But remember, this was 2013! EMV was not yet in meaningful use in the US; several major banks and payment networks had just committed to rolling it out in 2012 and every American can tell you that the process was long and torturous. Because of the stringent security standards around EMV, Android devices did not implement EMV until ARM secure enclaves became widely available. EMVCo, the industry body behind EMV, did not have a certification program for smartphones until 2016.

Android phones offered several "tap-to-pay" solutions, from Google's frequently rebranded Google Wallet^w^wAndroid Pay^w^wGoogle Wallet to Verizon's embarrassingly rebranded ISIS^wSoftcard and Samsung Pay. All of these initially relied on proprietary NFC protocols with bespoke payment terminal implementations. This was sketchy enough, and few enough phones actually had NFC, that the most successful US pay-by-phone implementations like Walmart's and Starbucks' used barcodes for communication. It would take almost a decade before things really settled down and smartphones all just implemented EMV.

So, in that context, Apple's decision isn't so odd. They must have figured that iBeacon could solve the same "initial handshake" problem as Walmart's QR codes, but more conveniently and using radio hardware that they already included in their phones. iBeacon-based payment flows used the iBeacon only to inform the phone of what payment devices were nearby, everything else happened via interaction with a cloud service or whatever mechanism the payment vendor chose to implement. Apple used their proprietary payments system through what would become your Apple Account, PayPal slapped together an iBeacon-based fast path to PayPal transfers, etc.

▸ WHAT YOU WILL DO: According to the passage on early smartphone payments, in what year did EMVCo first have a certification program for smartphones?

▸ Records from a dataset:
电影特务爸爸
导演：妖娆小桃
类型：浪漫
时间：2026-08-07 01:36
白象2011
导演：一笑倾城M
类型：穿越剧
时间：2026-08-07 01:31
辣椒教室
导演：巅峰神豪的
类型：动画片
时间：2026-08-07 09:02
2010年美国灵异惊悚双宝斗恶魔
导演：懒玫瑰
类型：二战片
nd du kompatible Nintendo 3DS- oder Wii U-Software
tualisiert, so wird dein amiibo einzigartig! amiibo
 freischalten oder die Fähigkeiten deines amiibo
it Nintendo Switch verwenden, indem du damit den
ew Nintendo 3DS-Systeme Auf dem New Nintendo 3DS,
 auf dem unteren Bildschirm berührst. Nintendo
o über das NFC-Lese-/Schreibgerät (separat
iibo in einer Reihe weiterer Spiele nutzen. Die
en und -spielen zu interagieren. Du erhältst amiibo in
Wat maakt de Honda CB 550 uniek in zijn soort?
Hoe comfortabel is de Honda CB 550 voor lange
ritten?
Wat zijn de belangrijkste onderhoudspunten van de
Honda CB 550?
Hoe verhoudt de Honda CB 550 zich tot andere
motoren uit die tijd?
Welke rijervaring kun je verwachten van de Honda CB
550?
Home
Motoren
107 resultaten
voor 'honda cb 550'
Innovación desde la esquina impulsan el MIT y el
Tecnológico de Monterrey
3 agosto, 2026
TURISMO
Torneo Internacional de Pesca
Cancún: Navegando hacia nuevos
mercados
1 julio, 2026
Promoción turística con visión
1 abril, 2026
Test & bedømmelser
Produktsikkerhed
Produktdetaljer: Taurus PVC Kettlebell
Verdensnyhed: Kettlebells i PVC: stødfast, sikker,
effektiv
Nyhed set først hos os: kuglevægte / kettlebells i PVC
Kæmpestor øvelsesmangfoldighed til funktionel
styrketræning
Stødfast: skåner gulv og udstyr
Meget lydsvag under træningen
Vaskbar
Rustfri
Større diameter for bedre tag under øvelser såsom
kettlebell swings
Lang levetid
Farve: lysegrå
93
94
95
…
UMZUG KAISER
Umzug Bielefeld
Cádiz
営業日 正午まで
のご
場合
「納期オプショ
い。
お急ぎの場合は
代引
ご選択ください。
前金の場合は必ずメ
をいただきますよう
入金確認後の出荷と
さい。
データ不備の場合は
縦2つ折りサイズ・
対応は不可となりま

▸ EXERCISE RESPONSE: 2016